If the roots of equation #x^2 + qx + p=0# are each 1 less than the roots of the equation #x^2 + px + q = 0# then #(p+q)# is equal to?

2 Answers
Apr 1, 2018

given that the roots of equation #x^2 + qx + p=0# are each 1 less than the roots of the equation #x^2 + px + q = 0#.

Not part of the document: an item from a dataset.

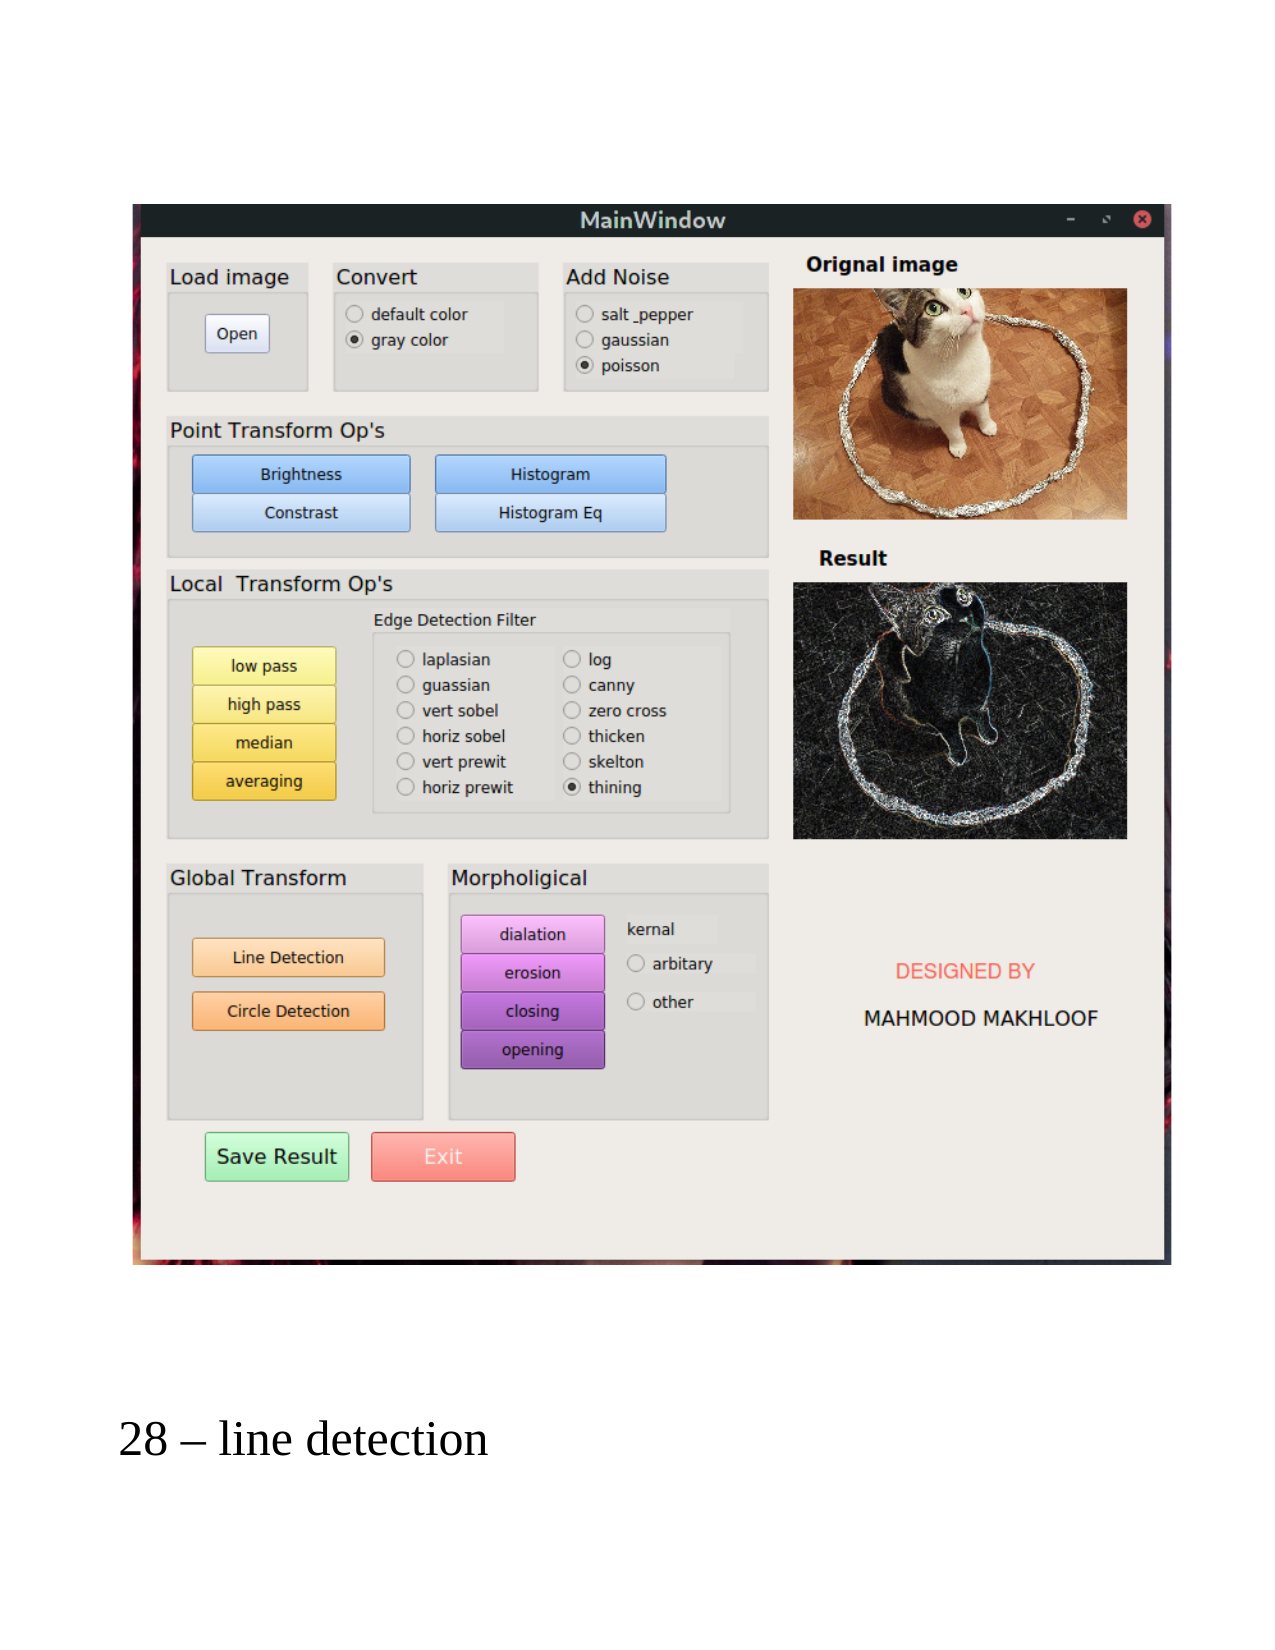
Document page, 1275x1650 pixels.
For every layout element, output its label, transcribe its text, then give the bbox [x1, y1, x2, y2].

picture [132, 204, 1172, 1265]
text 28 – line detection [118, 1409, 1157, 1466]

Let the roots of the equation #x^2 + px + q = 0# be #alpha and beta #. So the roots of equation #x^2 + qx + p=0# will be #(alpha-1) and (beta-1) #

So we can write

#alpha+beta=-pand alphabeta=q#

again

#alpha+beta-2=-qand (alpha-1)(beta-1)=p #

Comparing we get

#alpha+beta-2=-alphabeta.........[1]#

and

#(alpha-1)(beta-1)=-alpha-beta #

#=>alphabeta-alpha-beta+1=-alpha-beta #

#=>alphabeta=-1 .....[2]#

By {1] and [2]

#alpha+beta-2=-(-1)=1#

#alpha +beta=3#

Now from first two relations

#q-(-p)=alphabeta-(alpha+beta)=-1-3=-4#

#=>p+q=-4#

Apr 1, 2018

Answer:

#p+q=-4#

Explanation:

Assuming

#x^2+qx+p = (x-x_1)(x-x_2) = 0#
#x^2+px+q = (x-x_1+1)(x-x_2+1) = 0#

and comparing coefficients we get

#{(p=-(x_1+x_2)),(q = x_1 x_2),(p = 1-(x_1+x_2)+x_1x_2),(q = 2-(x_1+x_2)):}#

now calling #y_1 = x_1+x_2# and #y_2 = x_1x_2# we have

#{(p=-y_1),(q = y_2),(p = 1-y_1+y_2),(q = 2-y_1):}#

Solving

#p=-3,q=-1, y_1=3, y_2 = -1#

hence

#p+q = -4#